Perkara ini juga meluas sampai kepada munculnya tahdzir (peringatan) untuk menghadiri pelajaran (durus) seseorang dikarenakan orang tersebut tidak berbicara tentang fulan Fulani atau jama’ah fulani. Keangkuhan mungkin telah menguasai pada salah seorang dari murid-muridku[3] di Fakultas Syariah Universitas Islam Madinah, yang lulus pada tahun 1395-1396H. Tingkatannya waktu itu adalah ke-104 dari jumlah lulusan yang mencapai 119 orang. Dia tidaklah dikenal sebagai orang yang menyibukkan diri dengan ilmu, dan tidak pula aku mengetahuinya memiliki pelajaran-pelajaran ilmiah yang tersebar (diakui), tidak pula tulisan-tulisan ilmiah, sedikit atau banyak.

Bagian terbesar dari ciri khasnya adalah tajrih, tabdi’ dan tahdzir terhadap mayoritas ahlus sunnah, padahal si pencela (Jarih) ini ini tidaklah dapat menjangkau mata kaki orang-orang yang dicelanya dari sisi banyaknya kemanfaatan pada pelajaran-pelajaran, ceramah-ceramah dan tulisan-tulisan mereka.
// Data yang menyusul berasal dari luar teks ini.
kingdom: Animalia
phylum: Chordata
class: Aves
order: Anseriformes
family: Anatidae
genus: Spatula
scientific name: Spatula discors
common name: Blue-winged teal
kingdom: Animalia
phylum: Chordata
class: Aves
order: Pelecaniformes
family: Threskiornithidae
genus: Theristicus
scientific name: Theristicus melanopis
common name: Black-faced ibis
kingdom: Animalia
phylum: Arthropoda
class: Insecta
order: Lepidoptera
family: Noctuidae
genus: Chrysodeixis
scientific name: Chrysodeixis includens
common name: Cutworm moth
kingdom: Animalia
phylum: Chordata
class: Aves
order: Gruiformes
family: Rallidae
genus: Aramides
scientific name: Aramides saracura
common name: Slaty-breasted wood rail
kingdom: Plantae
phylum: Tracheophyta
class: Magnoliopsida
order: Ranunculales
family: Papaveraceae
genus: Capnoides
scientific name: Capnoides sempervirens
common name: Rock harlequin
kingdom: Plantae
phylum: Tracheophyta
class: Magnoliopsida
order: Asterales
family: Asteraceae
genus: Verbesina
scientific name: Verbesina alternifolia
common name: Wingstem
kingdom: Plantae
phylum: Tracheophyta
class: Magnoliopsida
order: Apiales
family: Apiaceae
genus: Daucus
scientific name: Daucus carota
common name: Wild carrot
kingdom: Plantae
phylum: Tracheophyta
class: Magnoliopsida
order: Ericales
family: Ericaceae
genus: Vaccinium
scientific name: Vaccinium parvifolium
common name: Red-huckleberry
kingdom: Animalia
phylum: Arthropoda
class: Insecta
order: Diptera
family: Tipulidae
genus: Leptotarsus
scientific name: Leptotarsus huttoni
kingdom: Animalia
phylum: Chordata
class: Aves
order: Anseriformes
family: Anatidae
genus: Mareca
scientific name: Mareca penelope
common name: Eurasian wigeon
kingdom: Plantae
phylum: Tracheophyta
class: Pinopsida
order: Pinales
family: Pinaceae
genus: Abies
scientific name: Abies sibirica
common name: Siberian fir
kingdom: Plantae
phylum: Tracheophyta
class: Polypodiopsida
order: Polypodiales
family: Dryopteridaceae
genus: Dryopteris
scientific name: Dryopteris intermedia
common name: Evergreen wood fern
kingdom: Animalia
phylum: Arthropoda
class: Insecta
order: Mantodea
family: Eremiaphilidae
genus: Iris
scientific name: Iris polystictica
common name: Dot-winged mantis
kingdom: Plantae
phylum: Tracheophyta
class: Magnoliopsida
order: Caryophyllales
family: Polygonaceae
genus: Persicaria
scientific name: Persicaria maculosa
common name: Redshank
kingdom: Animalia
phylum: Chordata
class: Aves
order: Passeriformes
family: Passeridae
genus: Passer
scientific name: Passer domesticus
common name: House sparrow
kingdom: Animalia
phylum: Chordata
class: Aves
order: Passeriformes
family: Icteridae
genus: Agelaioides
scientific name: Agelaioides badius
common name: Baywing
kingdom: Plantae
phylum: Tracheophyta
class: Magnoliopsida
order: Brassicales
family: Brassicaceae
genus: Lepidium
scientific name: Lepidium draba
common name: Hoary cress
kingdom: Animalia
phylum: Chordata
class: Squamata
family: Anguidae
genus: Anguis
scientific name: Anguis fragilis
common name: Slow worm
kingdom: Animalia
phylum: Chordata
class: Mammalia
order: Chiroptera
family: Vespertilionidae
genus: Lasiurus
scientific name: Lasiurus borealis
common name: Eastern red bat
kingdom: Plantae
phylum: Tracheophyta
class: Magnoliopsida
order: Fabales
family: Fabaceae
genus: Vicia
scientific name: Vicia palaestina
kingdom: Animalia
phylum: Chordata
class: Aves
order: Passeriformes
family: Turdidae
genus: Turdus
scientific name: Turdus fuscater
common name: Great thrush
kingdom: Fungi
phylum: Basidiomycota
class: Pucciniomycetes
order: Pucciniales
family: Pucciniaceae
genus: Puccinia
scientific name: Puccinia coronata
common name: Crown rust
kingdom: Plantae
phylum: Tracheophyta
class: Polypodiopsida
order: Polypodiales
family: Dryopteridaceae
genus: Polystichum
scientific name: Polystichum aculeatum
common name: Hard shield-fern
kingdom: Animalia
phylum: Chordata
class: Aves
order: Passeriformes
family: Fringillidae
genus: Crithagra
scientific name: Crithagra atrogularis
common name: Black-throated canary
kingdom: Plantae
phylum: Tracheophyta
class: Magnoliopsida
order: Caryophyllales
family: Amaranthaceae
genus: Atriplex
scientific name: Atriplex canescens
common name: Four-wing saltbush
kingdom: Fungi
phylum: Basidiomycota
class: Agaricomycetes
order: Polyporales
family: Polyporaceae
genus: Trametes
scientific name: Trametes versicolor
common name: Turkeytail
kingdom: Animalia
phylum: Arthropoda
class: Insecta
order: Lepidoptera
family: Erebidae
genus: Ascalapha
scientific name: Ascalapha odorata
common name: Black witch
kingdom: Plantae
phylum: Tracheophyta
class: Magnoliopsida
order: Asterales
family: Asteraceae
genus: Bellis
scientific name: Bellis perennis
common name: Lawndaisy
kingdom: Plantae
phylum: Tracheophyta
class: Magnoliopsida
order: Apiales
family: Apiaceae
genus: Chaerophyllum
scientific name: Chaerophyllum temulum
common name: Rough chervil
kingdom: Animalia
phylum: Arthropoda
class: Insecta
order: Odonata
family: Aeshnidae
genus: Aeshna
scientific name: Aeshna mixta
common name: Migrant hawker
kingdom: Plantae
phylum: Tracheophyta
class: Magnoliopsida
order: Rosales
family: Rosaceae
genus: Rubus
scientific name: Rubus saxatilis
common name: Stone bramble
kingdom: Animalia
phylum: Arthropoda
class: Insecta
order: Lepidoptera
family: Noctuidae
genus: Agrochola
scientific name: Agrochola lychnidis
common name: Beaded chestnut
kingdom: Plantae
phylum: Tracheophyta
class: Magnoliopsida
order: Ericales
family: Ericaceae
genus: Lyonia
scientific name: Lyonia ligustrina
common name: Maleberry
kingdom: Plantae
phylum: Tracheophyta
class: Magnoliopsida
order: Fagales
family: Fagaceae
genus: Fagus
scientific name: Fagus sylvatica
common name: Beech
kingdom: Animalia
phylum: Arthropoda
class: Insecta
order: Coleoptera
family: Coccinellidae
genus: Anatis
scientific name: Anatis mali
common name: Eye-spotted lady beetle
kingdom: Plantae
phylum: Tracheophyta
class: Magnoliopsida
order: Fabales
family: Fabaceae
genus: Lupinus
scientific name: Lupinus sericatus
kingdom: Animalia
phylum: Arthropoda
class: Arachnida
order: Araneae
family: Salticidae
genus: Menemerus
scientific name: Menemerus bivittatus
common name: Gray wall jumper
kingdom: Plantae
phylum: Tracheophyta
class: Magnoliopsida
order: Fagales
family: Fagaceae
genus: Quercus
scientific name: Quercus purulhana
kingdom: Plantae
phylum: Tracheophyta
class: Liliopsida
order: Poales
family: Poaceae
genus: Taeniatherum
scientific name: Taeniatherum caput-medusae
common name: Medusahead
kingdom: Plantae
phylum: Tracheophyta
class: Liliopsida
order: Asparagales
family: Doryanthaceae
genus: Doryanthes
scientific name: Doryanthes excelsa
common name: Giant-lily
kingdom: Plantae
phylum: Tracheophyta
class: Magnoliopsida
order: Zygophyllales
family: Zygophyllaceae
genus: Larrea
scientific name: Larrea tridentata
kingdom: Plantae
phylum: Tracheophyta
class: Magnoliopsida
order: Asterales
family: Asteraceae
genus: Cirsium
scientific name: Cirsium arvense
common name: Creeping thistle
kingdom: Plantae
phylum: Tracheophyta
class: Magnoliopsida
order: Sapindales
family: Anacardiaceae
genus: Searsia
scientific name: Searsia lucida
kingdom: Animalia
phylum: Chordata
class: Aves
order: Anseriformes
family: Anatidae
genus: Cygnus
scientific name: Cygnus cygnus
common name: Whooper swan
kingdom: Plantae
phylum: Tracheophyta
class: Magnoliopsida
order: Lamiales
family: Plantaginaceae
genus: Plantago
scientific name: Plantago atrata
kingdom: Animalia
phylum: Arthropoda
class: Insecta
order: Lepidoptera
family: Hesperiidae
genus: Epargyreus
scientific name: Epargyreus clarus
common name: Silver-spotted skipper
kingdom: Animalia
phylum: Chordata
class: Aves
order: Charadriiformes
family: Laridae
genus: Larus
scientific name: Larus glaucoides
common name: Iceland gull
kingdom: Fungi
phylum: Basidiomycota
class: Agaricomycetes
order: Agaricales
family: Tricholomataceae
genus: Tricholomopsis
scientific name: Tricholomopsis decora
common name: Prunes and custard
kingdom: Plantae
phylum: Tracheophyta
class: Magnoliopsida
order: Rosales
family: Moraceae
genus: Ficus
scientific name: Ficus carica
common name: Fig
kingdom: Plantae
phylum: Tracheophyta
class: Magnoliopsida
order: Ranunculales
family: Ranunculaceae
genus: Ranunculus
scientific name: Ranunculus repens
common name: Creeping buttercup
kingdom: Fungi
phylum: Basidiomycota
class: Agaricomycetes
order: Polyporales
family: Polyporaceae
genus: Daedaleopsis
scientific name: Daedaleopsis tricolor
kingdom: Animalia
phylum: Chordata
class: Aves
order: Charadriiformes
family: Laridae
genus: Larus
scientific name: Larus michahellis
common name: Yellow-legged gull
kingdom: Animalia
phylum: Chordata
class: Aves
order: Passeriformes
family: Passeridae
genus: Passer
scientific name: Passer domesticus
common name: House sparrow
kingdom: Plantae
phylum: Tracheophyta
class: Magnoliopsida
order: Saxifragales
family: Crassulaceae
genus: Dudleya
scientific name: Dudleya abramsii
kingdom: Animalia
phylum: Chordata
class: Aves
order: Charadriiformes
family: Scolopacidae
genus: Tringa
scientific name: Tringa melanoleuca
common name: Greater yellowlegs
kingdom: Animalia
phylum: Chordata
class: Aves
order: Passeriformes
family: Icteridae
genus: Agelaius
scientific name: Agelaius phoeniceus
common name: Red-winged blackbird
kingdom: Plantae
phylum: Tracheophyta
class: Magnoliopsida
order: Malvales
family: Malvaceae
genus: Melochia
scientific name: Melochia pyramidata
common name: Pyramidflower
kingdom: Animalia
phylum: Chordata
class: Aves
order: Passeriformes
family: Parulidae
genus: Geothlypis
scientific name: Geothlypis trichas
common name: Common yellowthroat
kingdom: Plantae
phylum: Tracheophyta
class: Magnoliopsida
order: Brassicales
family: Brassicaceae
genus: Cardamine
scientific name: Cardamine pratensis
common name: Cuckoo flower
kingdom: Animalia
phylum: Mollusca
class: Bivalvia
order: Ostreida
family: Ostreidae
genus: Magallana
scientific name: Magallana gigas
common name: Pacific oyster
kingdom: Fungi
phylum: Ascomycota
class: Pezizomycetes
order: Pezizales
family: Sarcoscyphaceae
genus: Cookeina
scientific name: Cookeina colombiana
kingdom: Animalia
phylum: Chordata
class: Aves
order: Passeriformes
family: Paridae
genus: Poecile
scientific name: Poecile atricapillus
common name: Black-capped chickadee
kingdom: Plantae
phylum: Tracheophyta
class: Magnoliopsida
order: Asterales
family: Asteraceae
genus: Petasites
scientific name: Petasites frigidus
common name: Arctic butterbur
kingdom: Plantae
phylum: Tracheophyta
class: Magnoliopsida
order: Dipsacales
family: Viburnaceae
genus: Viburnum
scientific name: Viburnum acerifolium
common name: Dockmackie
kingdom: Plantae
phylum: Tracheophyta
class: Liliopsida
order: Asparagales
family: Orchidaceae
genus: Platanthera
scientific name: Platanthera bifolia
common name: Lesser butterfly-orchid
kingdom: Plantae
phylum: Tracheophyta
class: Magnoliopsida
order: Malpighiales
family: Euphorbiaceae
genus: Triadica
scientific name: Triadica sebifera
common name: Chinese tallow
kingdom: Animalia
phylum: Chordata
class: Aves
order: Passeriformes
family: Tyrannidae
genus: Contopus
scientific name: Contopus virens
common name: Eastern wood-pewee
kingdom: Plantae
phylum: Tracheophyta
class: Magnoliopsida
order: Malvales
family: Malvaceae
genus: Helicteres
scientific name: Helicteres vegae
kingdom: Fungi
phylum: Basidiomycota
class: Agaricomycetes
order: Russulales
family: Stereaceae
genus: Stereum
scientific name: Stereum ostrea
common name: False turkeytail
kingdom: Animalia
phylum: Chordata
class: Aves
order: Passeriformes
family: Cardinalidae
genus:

Keanehan ini tidak berakhir ketika seorang yang berakal mendengarkan sebuah kaset yang berisi rekaman percakapan telepon yang panjang antara Madinah dan Aljazair[4]. Di dalam kaset ini, fihak yang ditanya ‘memakan daging’ mayoritas ahlu sunnah, dan di dalamnya pula si penanya memboroskan hartanya tanpa hak. Orang-orang yang ditanyainya mencapai hampir 30-an orang pada kaset ini, diantara mereka (yang ditanyakan) adalah Wazir (menteri), ulama kabir dan shaghir, juga di dalamnya ada sekelompok kecil yang tidak merasa disusahkan (yang tidak dicela karena termasuk kelompok kecil tersebut, pent.). Bahkan, yang selamat dari rekaman ini adalah orang-orang yang tidak disebutkan di dalamnya, namun mereka-mereka yang selamat dari kaset ini tidak selamat dari kaset-kaset lainnya[5]. Penyebaran utamanya adalah dari situs-situs informasi internet[6].

Wajib baginya menghentikan memakan daging para ulama dan para thullabul ‘ilm dan wajib pula bagi para pemuda dan penuntut ilmu untuk tidak mengarahkan pandangannya kepada tajrihat (celaan-celaan) dan tabdi’at (pembid’ahan) yang merusak tidak bermanfaat ini, serta wajib bagi mereka menyibukkan diri dengan ilmu yang bermanfaat yang akan membawa kebaikan dan akibat yang terpuji bagi mereka di dunia dan akhirat.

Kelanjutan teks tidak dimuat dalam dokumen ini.